Drawing of locomotor-respiratory synchronization in bluegill (Lepomis macrochirus) during pectoral fin abduction (a) and during pectoral fin movement and operculum pumping (b). Lines in (b) represent turbulence and sound associated with respiration and fin movement. Bluegill and other fish synchronize locomotion and ventilation, potentially for auditory reasons. The synchronization of these two movements minimizes interaction between the flow from the operculum and flow over the pectoral fins, creating windows of silence and improving situational awareness

Abduction of the pectoral fin is likely to produce more intense masking sound, particularly during fast swimming, while in contrast, adduction of the fin will result in a more streamline fish body and consequently reduced turbulence. The synchronization of these two movements reduces interaction between flow from the operculum and flow over the pectoral fin, minimizing turbulence (Tytell and Alexander 2007) and likely reducing noise (Larsson 2012a). Notably, the pectoral fin operates adjacent to the inner ear. Altogether, locomotor-respiratory coupling in bluegill results in concurrent respiratory and movement turbulence (Tytell and Alexander 2007) and consequent noise, which prolongs quite intervals, reducing masking problems for an individual fish. There is recent evidence that salmonids (and likely other species) coordinate respiration and motion to improve auditory perception (Akanyeti et al. 2016), supporting the hypothesis that acoustic advantages played a role in the evolution of locomotor-respiratory coupling. Additionally, mechanosensory neurons in teleost fish and second-order electrosensory neurons in elasmobranch fish can regulate to cancel the effects of stimuli that are tied with fish respiratory movements (Montgomery and Bodznick 1994).

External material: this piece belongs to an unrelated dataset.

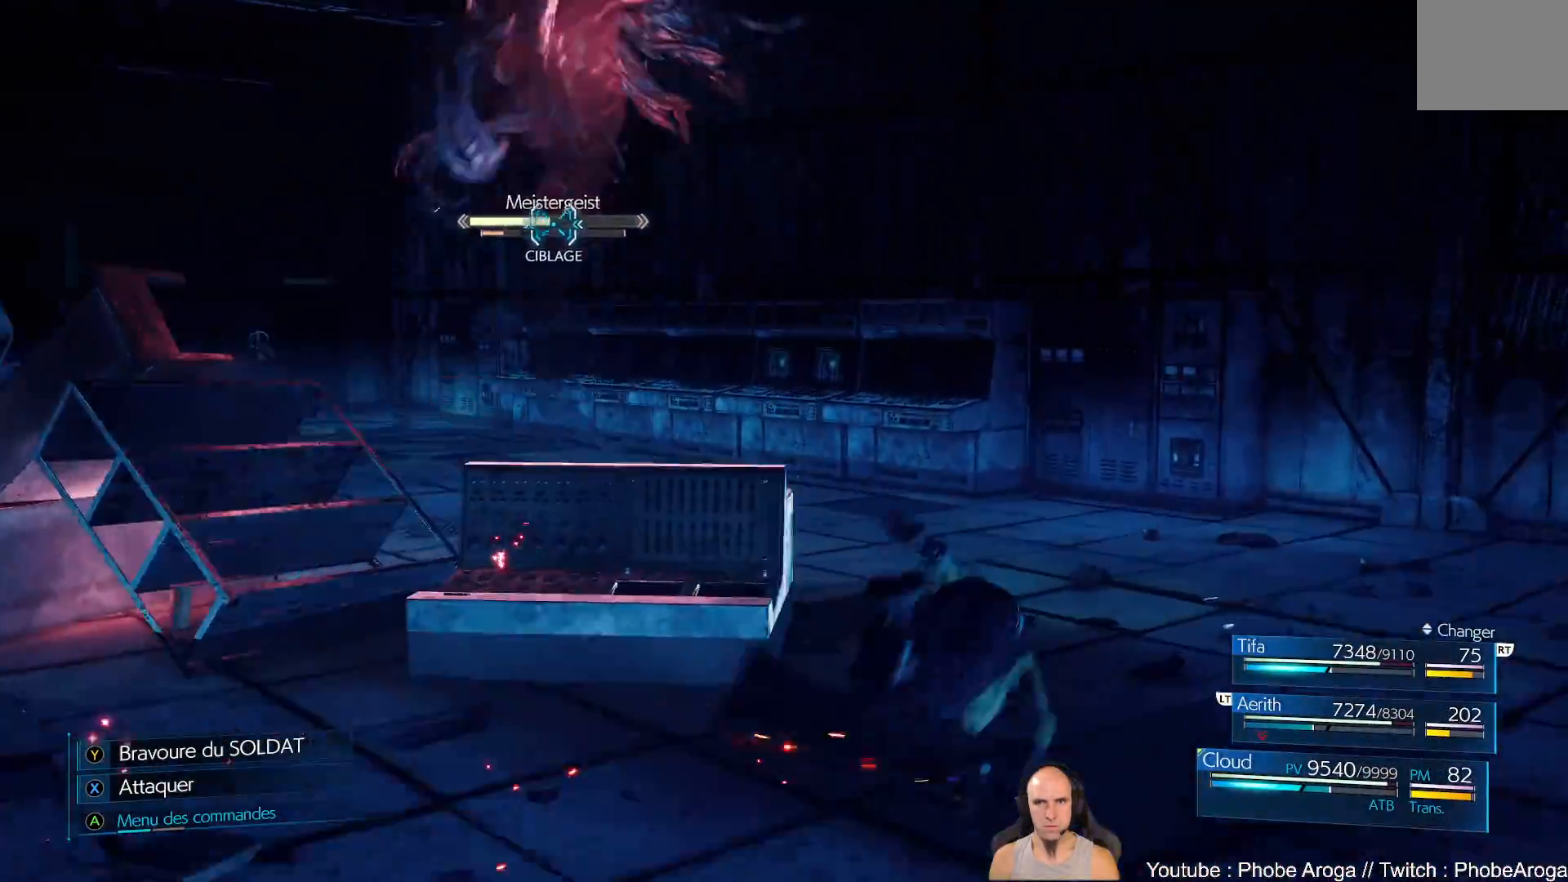
{"buttons": [], "left_stick": "up", "right_stick": "center", "events": [[67, "B", "up"], [333, "Y", "down"], [433, "Y", "up"]]}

Locomotor-Respiratory Coupling in the School

Little is known about respiratory behavior in schools, and it is unknown if fish synchronize respiration to elongate relatively quiet intervals. Operculum jet turbulence and other ISLR from individual fish are likely to be perceived by nearby conspecifics, potentially masking other environmental sounds. At the same time, the jet may communicate important information, about distance, speed, and position of nearby fishes, which may help fish maintain accurate distance and avoid collisions (Butler and Maruska 2016b). Since the operculum jet is phase locked with the sound of pectoral fins, the operculum jet may serve as an auditory cue reinforcing synchronization of fin movements, and vice versa. This locomotor-respiratory neural circuitry could potentially have been co-opted for auditory entrainment from external cues in tetrapod descendants. Notably, vocal and pectoral systems seem to have a shared developmental origin. So far all investigated tetrapods have forelimb motor neurons that serve in both sonic and gestural signalling (e.g. the pectoral fin of midshipman fish) (Bass and Chagnaud 2012). For some species this could be directly connect with vocalization such as for many Gobiidae species that use a pectoral-girdle-based mechanism for sound production (Parmentier et al. 2017). Similarly, herring and whiting emit sound signals, ostensibly from the swim bladder, before rapid maneuvers (Gray and Denton 1991).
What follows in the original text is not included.